Class 7: On to Nauvoo and Rock Island
Benedictine communities began to crop up all over the United States, with small groups of Sisters following the settlers from Pennsylvania to Ohio, Indiana, the Dakotas and beyond. Our own community moved first to Chicago, where they established St. Scholastica’s Convent, and then, downriver, to Nauvoo, Illinois.
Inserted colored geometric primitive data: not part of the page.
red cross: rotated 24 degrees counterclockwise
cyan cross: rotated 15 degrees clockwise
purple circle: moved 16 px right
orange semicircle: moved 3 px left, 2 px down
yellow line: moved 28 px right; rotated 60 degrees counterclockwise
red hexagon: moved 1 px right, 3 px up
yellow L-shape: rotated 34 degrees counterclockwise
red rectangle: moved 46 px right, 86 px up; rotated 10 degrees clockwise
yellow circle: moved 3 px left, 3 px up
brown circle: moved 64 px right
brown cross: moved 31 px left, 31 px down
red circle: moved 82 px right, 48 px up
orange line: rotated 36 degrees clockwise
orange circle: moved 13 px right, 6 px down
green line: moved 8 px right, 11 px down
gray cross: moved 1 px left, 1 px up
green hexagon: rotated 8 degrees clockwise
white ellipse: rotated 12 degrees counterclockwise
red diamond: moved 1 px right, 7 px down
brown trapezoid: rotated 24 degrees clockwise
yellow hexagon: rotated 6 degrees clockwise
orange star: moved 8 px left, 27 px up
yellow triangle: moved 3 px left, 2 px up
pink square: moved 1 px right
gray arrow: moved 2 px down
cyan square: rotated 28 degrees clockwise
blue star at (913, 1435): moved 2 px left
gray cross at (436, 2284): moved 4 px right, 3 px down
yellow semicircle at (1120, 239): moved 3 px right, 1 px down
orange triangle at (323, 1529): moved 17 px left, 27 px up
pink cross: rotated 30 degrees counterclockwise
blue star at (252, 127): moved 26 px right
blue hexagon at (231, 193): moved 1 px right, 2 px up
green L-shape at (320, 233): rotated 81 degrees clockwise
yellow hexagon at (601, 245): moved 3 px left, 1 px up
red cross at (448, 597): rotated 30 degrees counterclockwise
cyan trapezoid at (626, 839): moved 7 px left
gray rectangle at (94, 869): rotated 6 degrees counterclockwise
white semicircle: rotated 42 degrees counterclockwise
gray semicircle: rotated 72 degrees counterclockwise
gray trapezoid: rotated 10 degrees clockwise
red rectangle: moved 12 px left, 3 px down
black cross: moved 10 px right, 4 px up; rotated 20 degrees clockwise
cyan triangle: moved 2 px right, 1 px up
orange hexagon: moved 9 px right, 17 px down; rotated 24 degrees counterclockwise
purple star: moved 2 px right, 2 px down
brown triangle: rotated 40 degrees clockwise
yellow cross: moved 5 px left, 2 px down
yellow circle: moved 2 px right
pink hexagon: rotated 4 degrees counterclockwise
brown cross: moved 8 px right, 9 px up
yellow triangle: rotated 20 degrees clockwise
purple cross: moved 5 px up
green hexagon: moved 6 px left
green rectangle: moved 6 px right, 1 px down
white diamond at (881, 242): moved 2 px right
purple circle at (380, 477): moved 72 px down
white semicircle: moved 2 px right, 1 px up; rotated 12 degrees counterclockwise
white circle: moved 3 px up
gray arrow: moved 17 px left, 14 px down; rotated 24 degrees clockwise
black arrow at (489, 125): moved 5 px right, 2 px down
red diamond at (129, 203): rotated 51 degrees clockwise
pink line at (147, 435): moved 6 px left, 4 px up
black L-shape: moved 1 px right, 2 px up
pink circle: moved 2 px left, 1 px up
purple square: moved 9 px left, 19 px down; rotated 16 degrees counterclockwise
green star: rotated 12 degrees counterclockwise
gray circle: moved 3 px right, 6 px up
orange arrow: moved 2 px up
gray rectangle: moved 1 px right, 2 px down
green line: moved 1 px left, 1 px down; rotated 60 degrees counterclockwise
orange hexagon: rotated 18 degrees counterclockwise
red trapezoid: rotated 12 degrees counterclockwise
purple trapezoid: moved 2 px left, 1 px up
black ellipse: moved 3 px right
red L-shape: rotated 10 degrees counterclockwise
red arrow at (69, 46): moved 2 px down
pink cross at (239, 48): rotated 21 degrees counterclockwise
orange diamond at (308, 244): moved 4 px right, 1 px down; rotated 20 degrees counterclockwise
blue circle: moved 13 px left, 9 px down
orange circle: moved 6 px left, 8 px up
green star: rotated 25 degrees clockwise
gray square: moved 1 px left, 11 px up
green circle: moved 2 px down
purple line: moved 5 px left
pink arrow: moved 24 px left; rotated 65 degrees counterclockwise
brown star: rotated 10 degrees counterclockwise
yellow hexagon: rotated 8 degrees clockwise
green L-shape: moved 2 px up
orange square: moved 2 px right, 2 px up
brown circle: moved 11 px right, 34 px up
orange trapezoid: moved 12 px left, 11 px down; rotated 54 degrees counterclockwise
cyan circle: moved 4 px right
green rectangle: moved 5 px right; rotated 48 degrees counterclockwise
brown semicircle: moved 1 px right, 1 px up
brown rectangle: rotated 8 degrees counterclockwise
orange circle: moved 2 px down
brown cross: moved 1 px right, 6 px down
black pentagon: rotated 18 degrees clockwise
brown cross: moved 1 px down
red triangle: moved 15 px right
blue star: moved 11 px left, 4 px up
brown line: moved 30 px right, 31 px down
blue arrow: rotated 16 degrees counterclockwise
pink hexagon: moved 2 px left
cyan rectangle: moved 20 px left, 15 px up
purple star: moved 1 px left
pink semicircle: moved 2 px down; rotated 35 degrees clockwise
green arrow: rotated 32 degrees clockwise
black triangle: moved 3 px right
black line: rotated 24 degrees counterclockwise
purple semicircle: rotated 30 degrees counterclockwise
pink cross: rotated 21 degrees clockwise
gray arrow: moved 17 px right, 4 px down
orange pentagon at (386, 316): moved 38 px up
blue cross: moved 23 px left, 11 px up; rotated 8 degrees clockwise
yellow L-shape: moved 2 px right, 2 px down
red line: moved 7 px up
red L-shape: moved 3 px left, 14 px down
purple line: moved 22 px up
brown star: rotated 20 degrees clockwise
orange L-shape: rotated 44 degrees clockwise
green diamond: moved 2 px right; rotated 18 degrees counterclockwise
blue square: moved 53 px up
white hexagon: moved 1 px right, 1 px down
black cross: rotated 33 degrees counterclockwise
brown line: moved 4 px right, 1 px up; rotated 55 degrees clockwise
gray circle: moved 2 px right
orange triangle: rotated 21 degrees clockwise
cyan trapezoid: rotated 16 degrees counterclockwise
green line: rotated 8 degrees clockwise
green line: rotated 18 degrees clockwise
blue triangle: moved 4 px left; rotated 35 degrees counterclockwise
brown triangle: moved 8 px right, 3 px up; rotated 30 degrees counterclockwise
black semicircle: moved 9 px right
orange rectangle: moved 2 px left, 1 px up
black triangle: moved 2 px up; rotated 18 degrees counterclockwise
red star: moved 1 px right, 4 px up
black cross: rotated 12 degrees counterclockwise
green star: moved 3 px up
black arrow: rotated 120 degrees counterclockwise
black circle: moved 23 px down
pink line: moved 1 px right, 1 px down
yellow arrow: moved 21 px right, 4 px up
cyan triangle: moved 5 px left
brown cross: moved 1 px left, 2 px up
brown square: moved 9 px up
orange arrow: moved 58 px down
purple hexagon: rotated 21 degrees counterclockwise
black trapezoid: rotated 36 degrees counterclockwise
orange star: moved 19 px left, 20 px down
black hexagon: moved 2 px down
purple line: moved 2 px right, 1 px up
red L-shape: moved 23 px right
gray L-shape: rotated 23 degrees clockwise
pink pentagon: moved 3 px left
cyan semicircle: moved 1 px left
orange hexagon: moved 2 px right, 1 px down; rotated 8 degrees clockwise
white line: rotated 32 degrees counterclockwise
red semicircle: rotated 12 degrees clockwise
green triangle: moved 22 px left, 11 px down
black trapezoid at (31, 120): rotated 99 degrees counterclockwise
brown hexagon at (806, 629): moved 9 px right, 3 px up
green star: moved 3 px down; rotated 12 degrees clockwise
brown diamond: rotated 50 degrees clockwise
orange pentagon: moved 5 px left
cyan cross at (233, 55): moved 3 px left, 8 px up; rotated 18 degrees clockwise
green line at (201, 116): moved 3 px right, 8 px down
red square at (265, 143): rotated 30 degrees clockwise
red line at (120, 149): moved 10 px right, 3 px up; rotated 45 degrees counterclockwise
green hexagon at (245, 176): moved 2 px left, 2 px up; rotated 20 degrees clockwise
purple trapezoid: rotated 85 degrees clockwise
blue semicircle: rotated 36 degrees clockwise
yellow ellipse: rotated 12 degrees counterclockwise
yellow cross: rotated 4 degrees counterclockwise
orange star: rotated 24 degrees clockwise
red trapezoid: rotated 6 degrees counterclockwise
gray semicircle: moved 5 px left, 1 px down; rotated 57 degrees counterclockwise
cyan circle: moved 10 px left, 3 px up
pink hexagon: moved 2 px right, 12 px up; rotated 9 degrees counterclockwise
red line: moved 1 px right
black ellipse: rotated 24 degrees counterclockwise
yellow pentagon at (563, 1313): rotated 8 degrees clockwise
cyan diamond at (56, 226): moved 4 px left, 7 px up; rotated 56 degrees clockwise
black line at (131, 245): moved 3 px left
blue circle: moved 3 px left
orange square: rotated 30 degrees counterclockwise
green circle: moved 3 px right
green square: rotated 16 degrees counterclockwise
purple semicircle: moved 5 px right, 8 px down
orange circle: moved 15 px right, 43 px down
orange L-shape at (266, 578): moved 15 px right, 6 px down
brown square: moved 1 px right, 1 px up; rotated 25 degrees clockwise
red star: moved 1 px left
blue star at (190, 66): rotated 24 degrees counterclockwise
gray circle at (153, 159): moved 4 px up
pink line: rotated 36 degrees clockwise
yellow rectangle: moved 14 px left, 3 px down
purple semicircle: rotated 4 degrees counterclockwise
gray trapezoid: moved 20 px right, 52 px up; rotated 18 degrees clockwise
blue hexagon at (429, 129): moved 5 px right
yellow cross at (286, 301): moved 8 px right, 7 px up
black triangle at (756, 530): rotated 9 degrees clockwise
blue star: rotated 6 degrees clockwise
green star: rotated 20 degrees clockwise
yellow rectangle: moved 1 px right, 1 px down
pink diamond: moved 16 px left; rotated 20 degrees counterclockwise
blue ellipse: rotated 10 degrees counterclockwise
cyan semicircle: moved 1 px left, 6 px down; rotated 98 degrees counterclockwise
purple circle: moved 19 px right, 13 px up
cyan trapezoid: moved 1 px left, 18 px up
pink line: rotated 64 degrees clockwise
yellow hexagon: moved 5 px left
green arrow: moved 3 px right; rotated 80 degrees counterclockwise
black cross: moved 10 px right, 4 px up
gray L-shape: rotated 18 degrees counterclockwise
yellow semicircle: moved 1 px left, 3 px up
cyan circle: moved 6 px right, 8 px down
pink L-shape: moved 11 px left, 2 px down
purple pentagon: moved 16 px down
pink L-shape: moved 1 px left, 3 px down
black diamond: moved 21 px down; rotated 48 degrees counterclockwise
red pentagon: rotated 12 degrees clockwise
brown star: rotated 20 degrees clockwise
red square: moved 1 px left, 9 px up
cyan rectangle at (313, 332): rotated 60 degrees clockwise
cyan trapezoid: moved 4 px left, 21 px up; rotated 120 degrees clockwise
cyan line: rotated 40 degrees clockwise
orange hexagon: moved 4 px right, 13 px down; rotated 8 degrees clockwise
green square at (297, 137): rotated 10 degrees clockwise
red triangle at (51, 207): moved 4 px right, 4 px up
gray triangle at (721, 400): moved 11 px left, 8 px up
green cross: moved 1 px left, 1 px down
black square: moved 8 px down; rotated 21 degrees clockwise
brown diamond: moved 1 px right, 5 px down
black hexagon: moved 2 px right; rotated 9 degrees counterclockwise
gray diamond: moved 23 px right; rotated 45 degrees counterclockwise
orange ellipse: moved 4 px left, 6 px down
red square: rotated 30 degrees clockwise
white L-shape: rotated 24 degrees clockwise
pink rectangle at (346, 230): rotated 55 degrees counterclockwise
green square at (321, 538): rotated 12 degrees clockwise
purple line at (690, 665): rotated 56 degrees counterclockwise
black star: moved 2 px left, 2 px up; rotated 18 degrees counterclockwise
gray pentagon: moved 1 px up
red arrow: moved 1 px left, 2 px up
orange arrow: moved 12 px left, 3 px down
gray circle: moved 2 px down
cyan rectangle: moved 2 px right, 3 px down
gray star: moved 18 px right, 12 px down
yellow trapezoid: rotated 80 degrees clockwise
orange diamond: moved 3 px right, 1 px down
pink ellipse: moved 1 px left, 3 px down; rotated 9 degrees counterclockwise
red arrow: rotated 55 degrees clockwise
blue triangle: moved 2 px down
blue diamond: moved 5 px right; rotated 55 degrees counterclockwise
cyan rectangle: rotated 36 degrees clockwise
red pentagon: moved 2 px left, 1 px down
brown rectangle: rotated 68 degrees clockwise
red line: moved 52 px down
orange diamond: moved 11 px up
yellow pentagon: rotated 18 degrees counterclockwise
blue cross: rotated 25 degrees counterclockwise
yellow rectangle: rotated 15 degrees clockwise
The move to Nauvoo came in 1874, when Father Reinbolt asked the Chicago convent to send Sisters to establish a school for girls. Sr. Ottilia Hoeveler made the trip by train and steamship with four other Sisters, founding the school that would become St. Mary Academy. By the turn of the century, the Sisters of St. Benedict had built a thriving academy for girls and a grade school for boys. They also had acquired several buildings to house classrooms and dorms. “The nuns are making a thriving city out of a deserted Illinois town,” said the St. Louis Post Dispatch.
When the popularity of boarding schools began to decline across the country in the 1990s, the Sisters began to question how they best could continue to serve God and God’s people. After much prayerful discernment, they closed their school and sold everything to provide sufficient funds to build a new monastery. They chose to build atop a hill one hundred miles upriver, in Rock Island, Illinois, where they could preserve acres of woods for wildlife and dig a lake for the environmentally protective practice of geothermal heating and cooling.
The new St. Mary Monastery was built according to the Rule of Benedict, incorporating such values as community, hospitality and good stewardship. It fosters community in its layout, provides ample room for guests and is built to last. From this new location, the Sisters continue such ministries as prayer, education, parish work and outreach to the poor.